In Colorado, voters defeated a measure to raise taxes in order to increase education spending. Here’s how the New York Times characterize the vote:
Had the referendum passed, the current flat state income tax rate of 4.6 percent would have been replaced with a two-tier system. Residents with taxable incomes below $75,000 would have paid 5 percent; taxable incomes above $75,000 would have been taxed at 5.9 percent. The measure would have poured money into poor, rural school districts, expanded preschool, bought new technology and encouraged local innovations like longer school days and school years, supporters said.
But the promise of higher teacher salaries and full-day kindergarten failed to resonate with voters, even in many reliably blue corners of the state and areas where the money would have had the greatest benefit.

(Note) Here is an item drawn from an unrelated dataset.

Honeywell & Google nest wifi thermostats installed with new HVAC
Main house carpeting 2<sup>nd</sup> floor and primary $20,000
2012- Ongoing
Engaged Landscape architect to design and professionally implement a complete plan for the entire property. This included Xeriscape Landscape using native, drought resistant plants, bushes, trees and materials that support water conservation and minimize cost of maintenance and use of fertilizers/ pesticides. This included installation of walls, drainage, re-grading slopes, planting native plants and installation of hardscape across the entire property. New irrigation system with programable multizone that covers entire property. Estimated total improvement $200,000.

The state voted 65 percent to 35 percent against the overhaul, known as Amendment 66.
“It was a statement of a loss of faith in government,” said State Senator Mike Johnston, a Democrat and architect of the measure. “The reality may just be that Coloradans just deeply prize being a very low-tax state.”
“…Where the money would have had the greatest benefit.” This is ostensibly a news article about the measure, but it presumes something that isn’t at all a fact. Whether increasing funding would be beneficial is a contention, something that must be supported by a logical argument and evidence. It has no place in being a description of the events. There’s an importance difference between “[where funding] would have had the greatest benefit” and “where much of the funding would have went.”

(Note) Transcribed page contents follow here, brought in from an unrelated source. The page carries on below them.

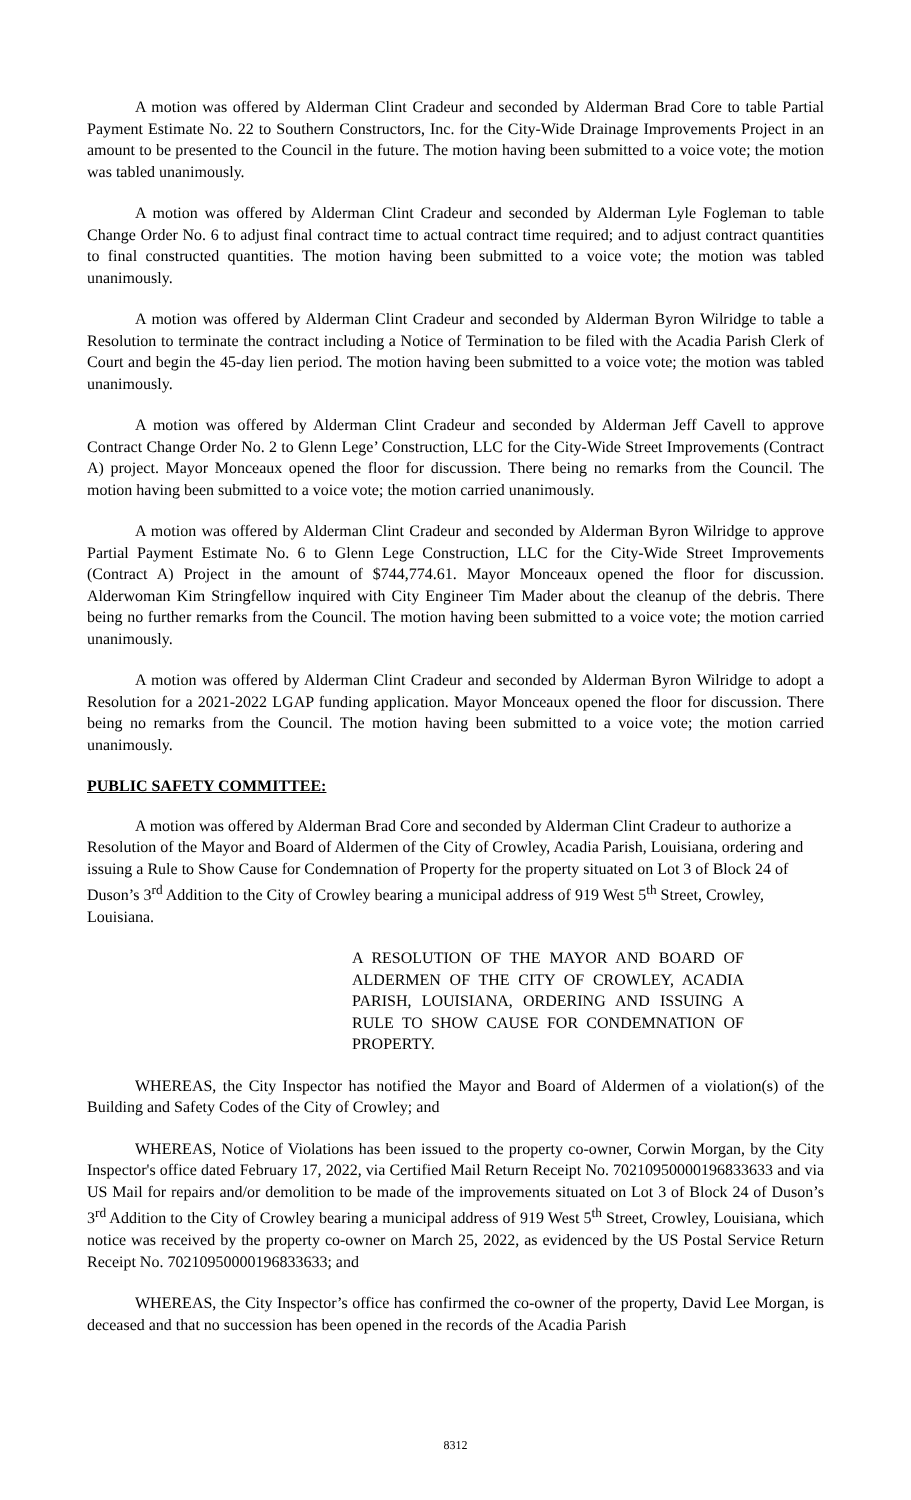A motion was offered by Alderman Clint Cradeur and seconded by Alderman Brad Core to table Partial Payment Estimate No. 22 to Southern Constructors, Inc. for the City-Wide Drainage Improvements Project in an amount to be presented to the Council in the future. The motion having been submitted to a voice vote; the motion was tabled unanimously.
A motion was offered by Alderman Clint Cradeur and seconded by Alderman Lyle Fogleman to table Change Order No. 6 to adjust final contract time to actual contract time required; and to adjust contract quantities to final constructed quantities. The motion having been submitted to a voice vote; the motion was tabled unanimously.
A motion was offered by Alderman Clint Cradeur and seconded by Alderman Byron Wilridge to table a Resolution to terminate the contract including a Notice of Termination to be filed with the Acadia Parish Clerk of Court and begin the 45-day lien period. The motion having been submitted to a voice vote; the motion was tabled unanimously.
A motion was offered by Alderman Clint Cradeur and seconded by Alderman Jeff Cavell to approve Contract Change Order No. 2 to Glenn Lege’ Construction, LLC for the City-Wide Street Improvements (Contract A) project. Mayor Monceaux opened the floor for discussion. There being no remarks from the Council. The motion having been submitted to a voice vote; the motion carried unanimously.
A motion was offered by Alderman Clint Cradeur and seconded by Alderman Byron Wilridge to approve Partial Payment Estimate No. 6 to Glenn Lege Construction, LLC for the City-Wide Street Improvements (Contract A) Project in the amount of $744,774.61. Mayor Monceaux opened the floor for discussion. Alderwoman Kim Stringfellow inquired with City Engineer Tim Mader about the cleanup of the debris. There being no further remarks from the Council. The motion having been submitted to a voice vote; the motion carried unanimously.
A motion was offered by Alderman Clint Cradeur and seconded by Alderman Byron Wilridge to adopt a Resolution for a 2021-2022 LGAP funding application. Mayor Monceaux opened the floor for discussion. There being no remarks from the Council. The motion having been submitted to a voice vote; the motion carried unanimously.
PUBLIC SAFETY COMMITTEE:
A motion was offered by Alderman Brad Core and seconded by Alderman Clint Cradeur to authorize a Resolution of the Mayor and Board of Aldermen of the City of Crowley, Acadia Parish, Louisiana, ordering and issuing a Rule to Show Cause for Condemnation of Property for the property situated on Lot 3 of Block 24 of Duson’s 3<sup>rd</sup> Addition to the City of Crowley bearing a municipal address of 919 West 5<sup>th</sup> Street, Crowley, Louisiana.
A RESOLUTION OF THE MAYOR AND BOARD OF ALDERMEN OF THE CITY OF CROWLEY, ACADIA PARISH, LOUISIANA, ORDERING AND ISSUING A RULE TO SHOW CAUSE FOR CONDEMNATION OF PROPERTY.
WHEREAS, the City Inspector has notified the Mayor and Board of Aldermen of a violation(s) of the Building and Safety Codes of the City of Crowley; and
WHEREAS, Notice of Violations has been issued to the property co-owner, Corwin Morgan, by the City Inspector's office dated February 17, 2022, via Certified Mail Return Receipt No. 70210950000196833633 and via US Mail for repairs and/or demolition to be made of the improvements situated on Lot 3 of Block 24 of Duson’s 3<sup>rd</sup> Addition to the City of Crowley bearing a municipal address of 919 West 5<sup>th</sup> Street, Crowley, Louisiana, which notice was received by the property co-owner on March 25, 2022, as evidenced by the US Postal Service Return Receipt No. 70210950000196833633; and
WHEREAS, the City Inspector’s office has confirmed the co-owner of the property, David Lee Morgan, is deceased and that no succession has been opened in the records of the Acadia Parish
8312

That’s a subtle framing of the issue that guides readers to a conclusion that isn’t overtly stated by the article’s author, Jack Healy, and for which no evidence is provided.
Which is problematic, especially, because one voter quoted in the article contradicts that entire reasoning for why the measure was rejected, starting with the presumption that increased funding would necessarily benefit their communities:
Erin DeMarco, a political science student at the University of Colorado Boulder, was one of the voters Amendment 66 supporters needed to win over. A registered Democrat who voted for Mr. Hickenlooper and Mr. Obama, she said she wanted to see better schools, but balked when she saw the size of the tax increase.
“I felt a little guilty when I voted against it,” she said. “It tugged at my heartstrings. I just don’t always believe that money solves problems. It’s difficult for me to write a blank check to the government.”
“I just don’t always believe that money solves problems.” That’s a reason for voting against the measure that Healy’s “…where the money would have the greatest benefit” off-handed statement of fact rules out as a reason for why voters rejected it: if the increased funding necessarily benefits the communities, then voting against it because you don’t think increasing spending will solve problems by it’s very nature is not possible.
Words do indeed have meaning, and whether intentional or careless (or just an unintentional reveal of the author’s own viewpoint), his choice of them framed the issue to make one argument for why voters rejected the measure appear more reasonable.